I'll make an analogy with my life and my mother's, which are vastly different from residency, but I have a point, I promise. My mother comes from a farming family herself, however she did not have the opportunity for education the way my dad it. She had to take up the job of an elementary school teacher in her mid 20s, in a village different from hers, and had to live in a rented room. My mother is extremely clean, and has very high standards of hygiene. The only washroom available to her and the other women living in that house was a shared washroom with the people who worked in the paddy fields, which had a thick layer of mud and debris in the bathing area (obviously because people working in the fields are also using the same bathroom). They had to fill water from a tap outside in a bucket, take the bucket in the makeshift tiny bathroom, with a pigsty attached to one of the walls. It was disgusting, and my mother said she does not even want to imagine what it felt like at that time. As for me, I was raised in comfort, if not luxury, and wouldn't even step on my bathroom floor without slippers on (I sound so spoiled, no? haha). During my internship, I had to live in a room which was humid and damp, in 40 degrees of the summer with mosquitoes, which is fine, I had been through it when I was a child. What was unbearable was the washroom which had cobwebs so thick they made up full fabrics, centipedes and millipedes always entering my room, and cockroaches which flew into my tshirt on multiple occasions. I almost wanted to quit. But I pulled through, I survived that place. And I know having a roof over my head and especially knowing that that life was temporary is one of the biggest motivators for me being able to push through, and again I know people live worse lives than that.

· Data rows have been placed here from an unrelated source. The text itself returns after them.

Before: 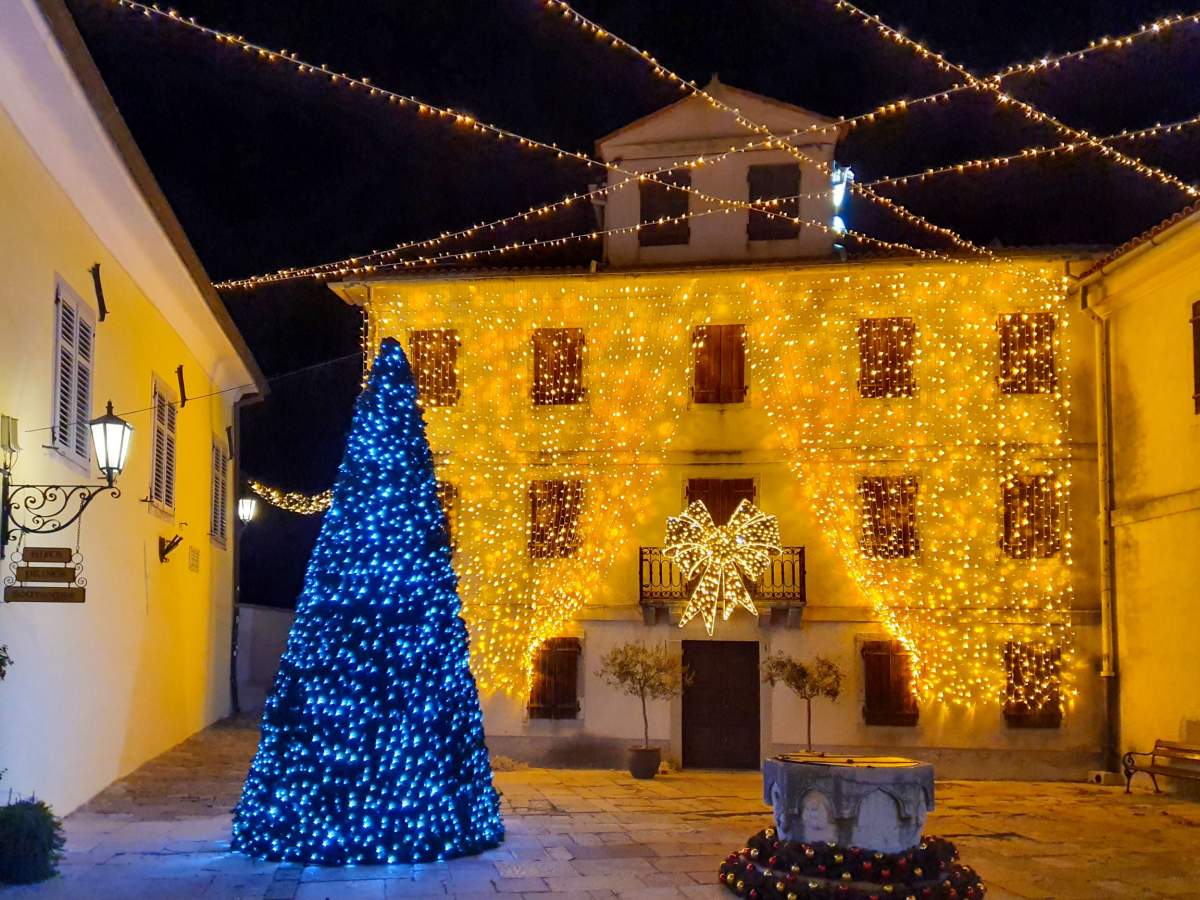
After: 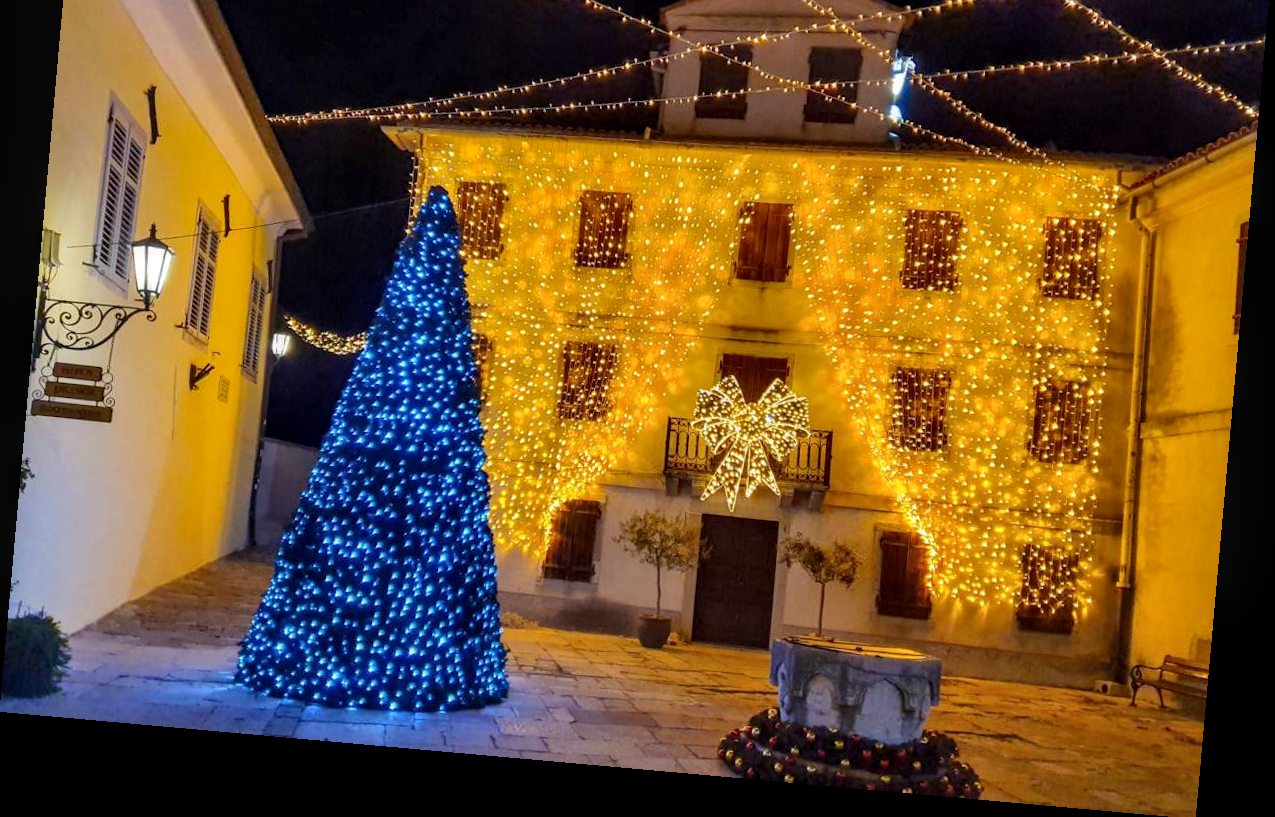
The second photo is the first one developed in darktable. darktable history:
local contrast: on, module defaults
tone equalizer: on, module defaults
crop and rotate: top 18.507%
rotate and perspective: rotation 5.12°, automatic cropping off
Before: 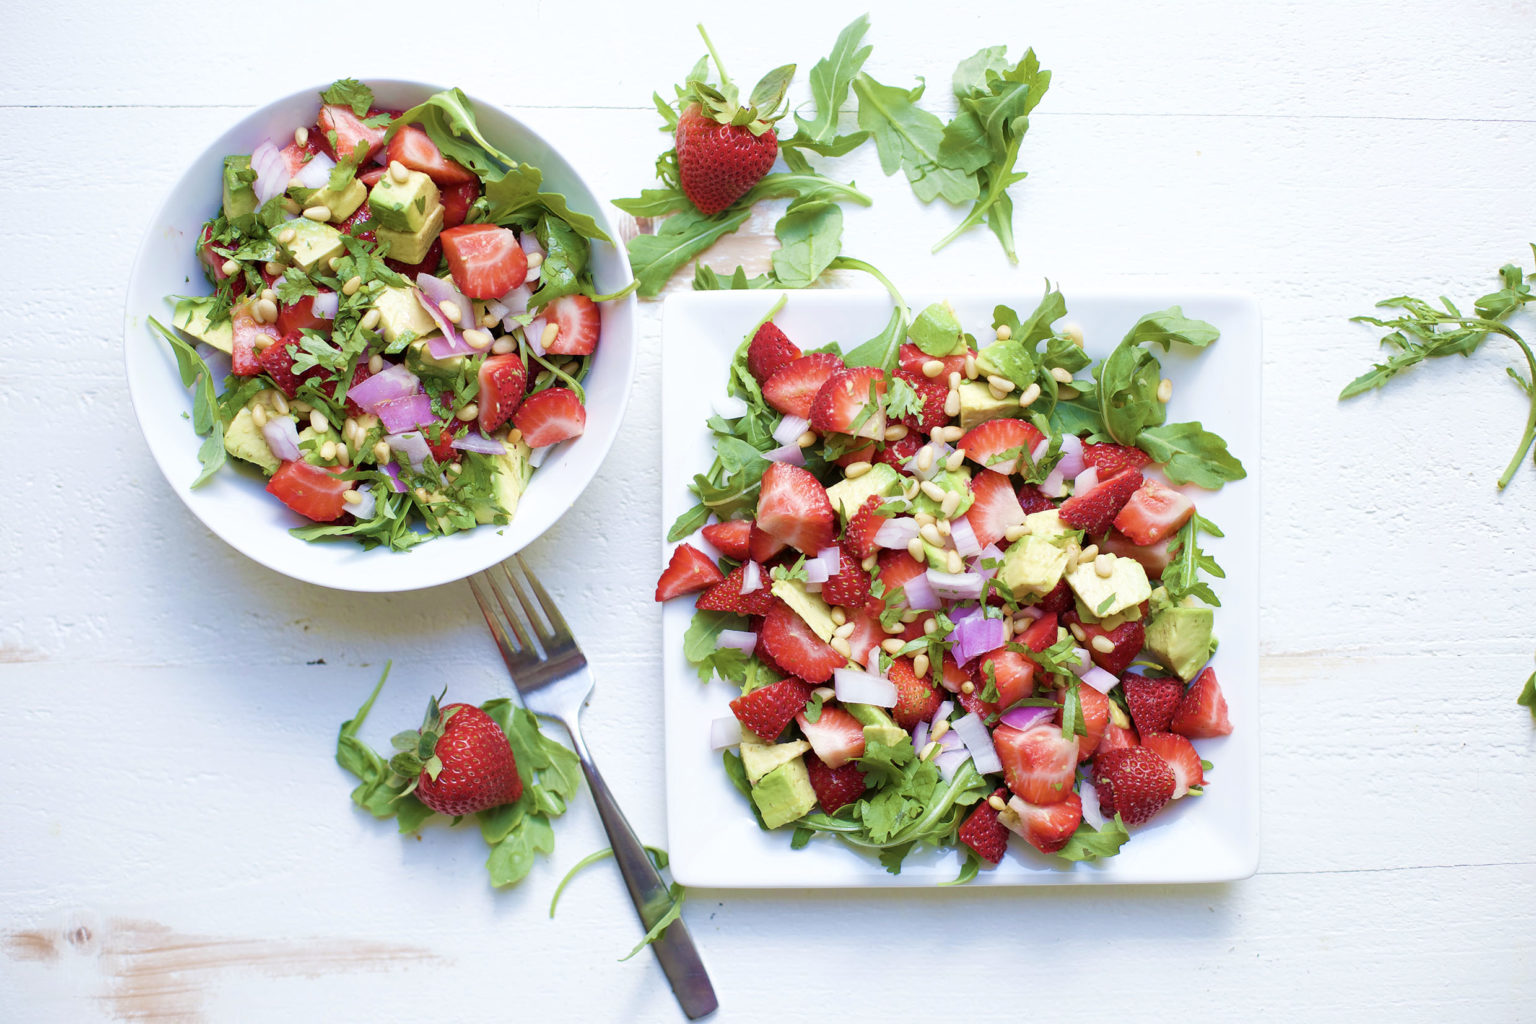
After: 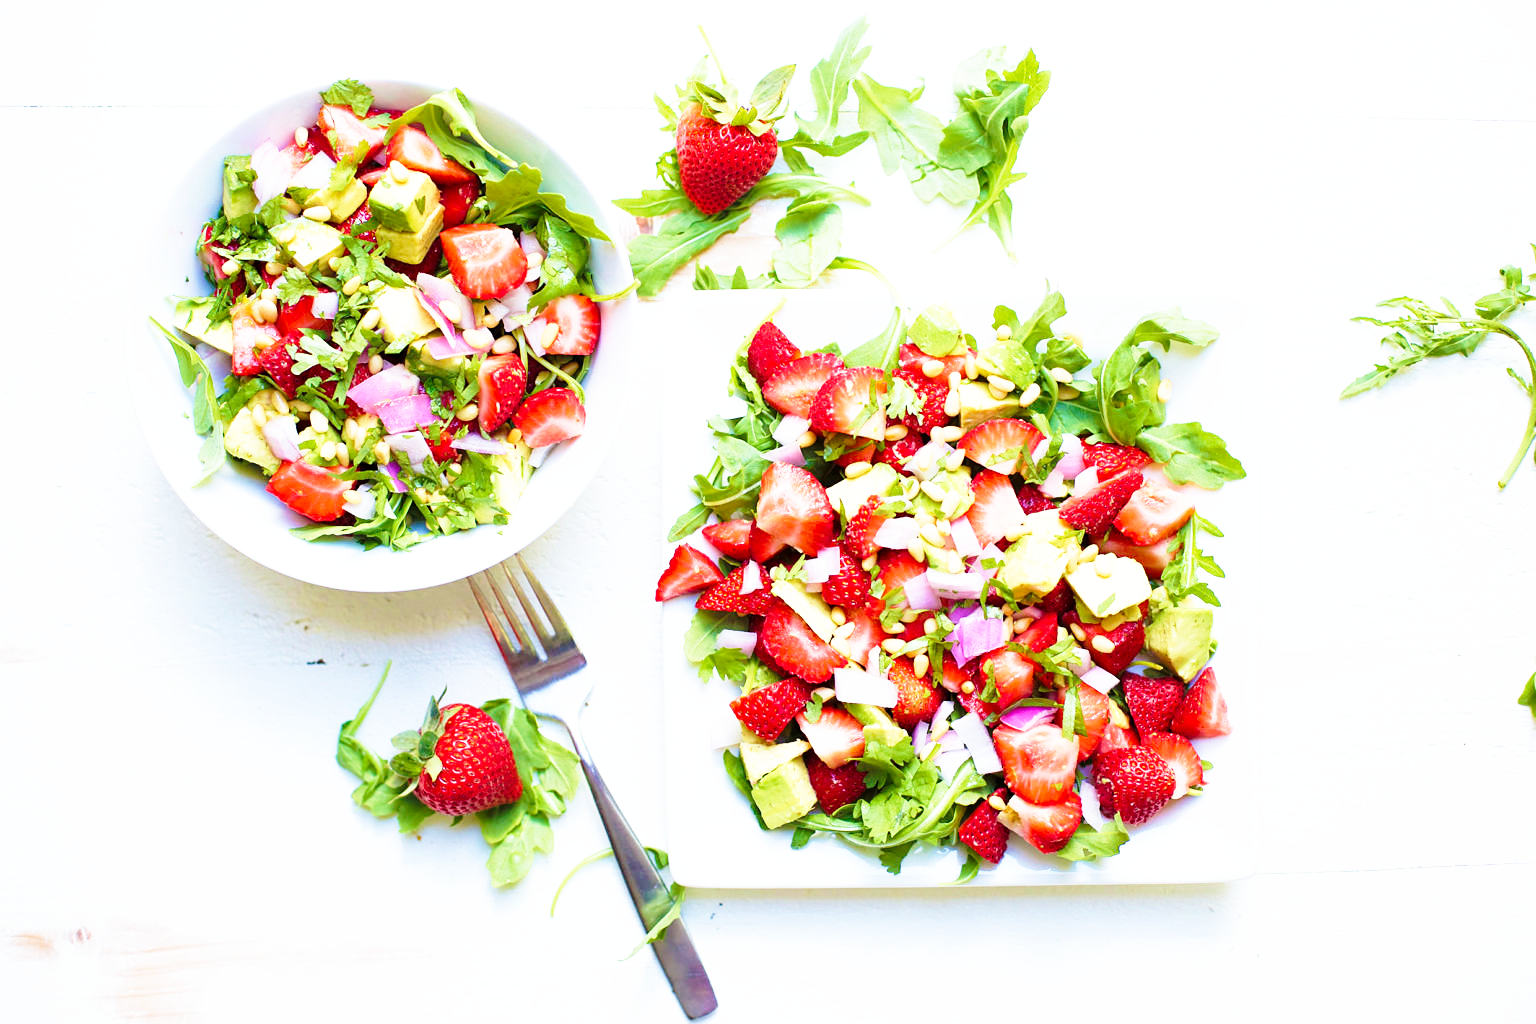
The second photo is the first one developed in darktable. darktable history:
sharpen: amount 0.2
base curve: curves: ch0 [(0, 0) (0.026, 0.03) (0.109, 0.232) (0.351, 0.748) (0.669, 0.968) (1, 1)], preserve colors none
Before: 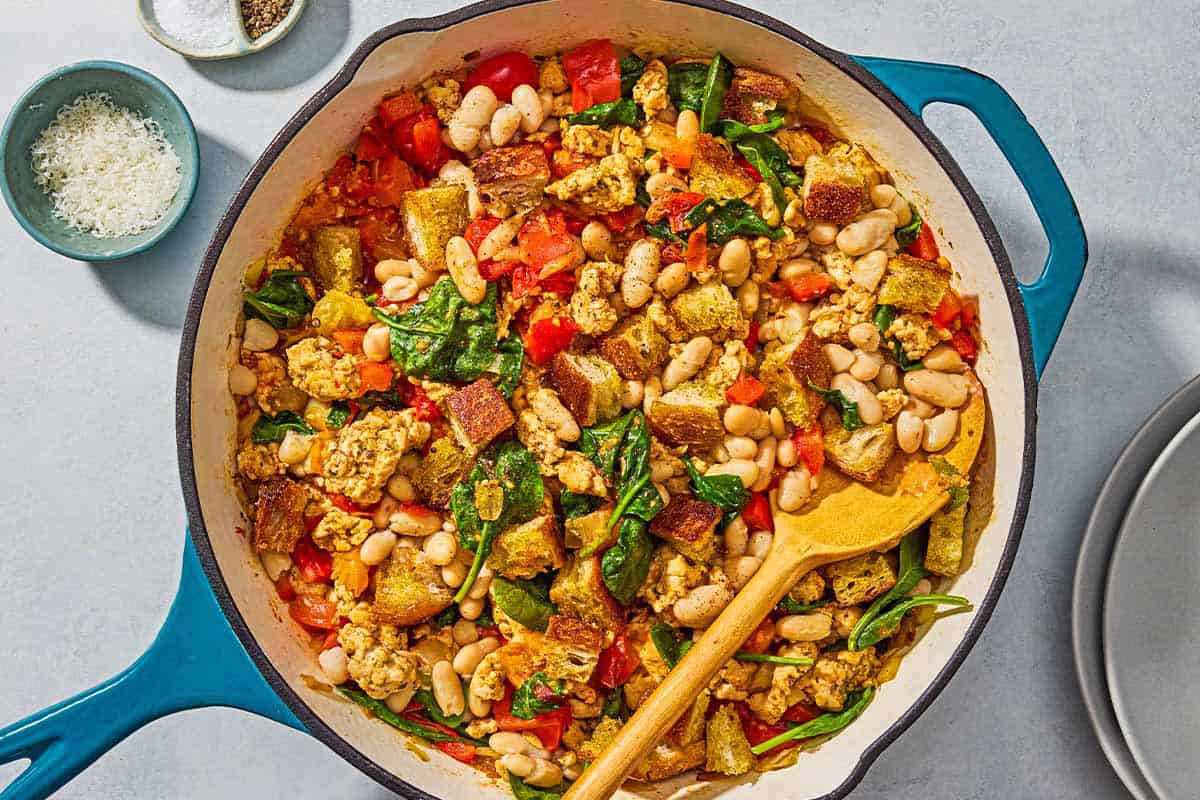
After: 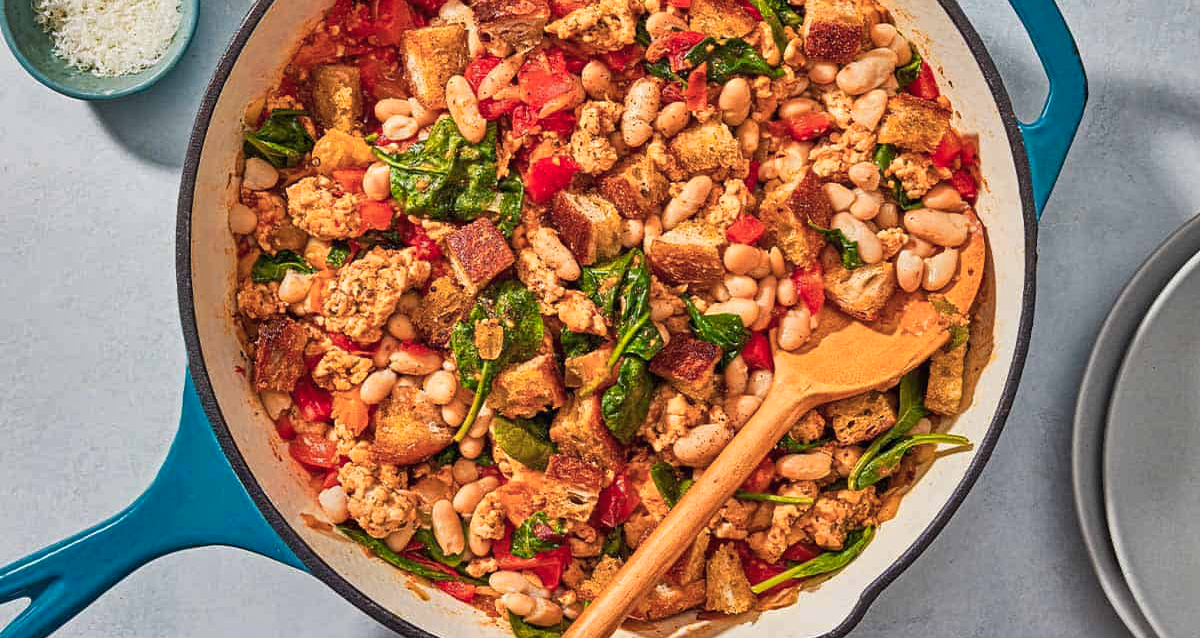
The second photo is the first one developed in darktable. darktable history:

But my point is what my parents usually say, "when it happens, you'll adjust." And they were right, if you had told me a year earlier that I would have to go through that, I'd probably stress the fuck out of it. But well, it's over. I did cry myself to sleep when the first cockroach flew into my tshirt, by the second time I had the killing spray in hand and didn't even yell. You will get used to it, it will work out.
I think this was my extremely long winded way of saying, don't push yourself to the point of your body breaking down. Stressing yourself out from this stage will only hamper and dim your motivation to excel. Do enough to get to the next stage of your dreams, study for applying to unis, study in the unis to get into your field. Once you get to your residency, well- it will suck. it will be extremely difficult, but you will get through it. When you're at that stage, you'll push yourself through. ALSO REMEMBER, that if you feel like it's too much, step down. NOTHING is more important than your health. And not reaching your dreams does not make you a bad person, or a failure. It just means you know where to draw the line, and where to prioritize yourself, which is a very important quality if you want to live your life. You have one chance at life, don't give the joy of it up for something impending in the future. Go out, hang out with friends. Hang out with your family if you're close to them, trust me. It's these memories which will get you through the difficult times. Your career does not define your life, you do.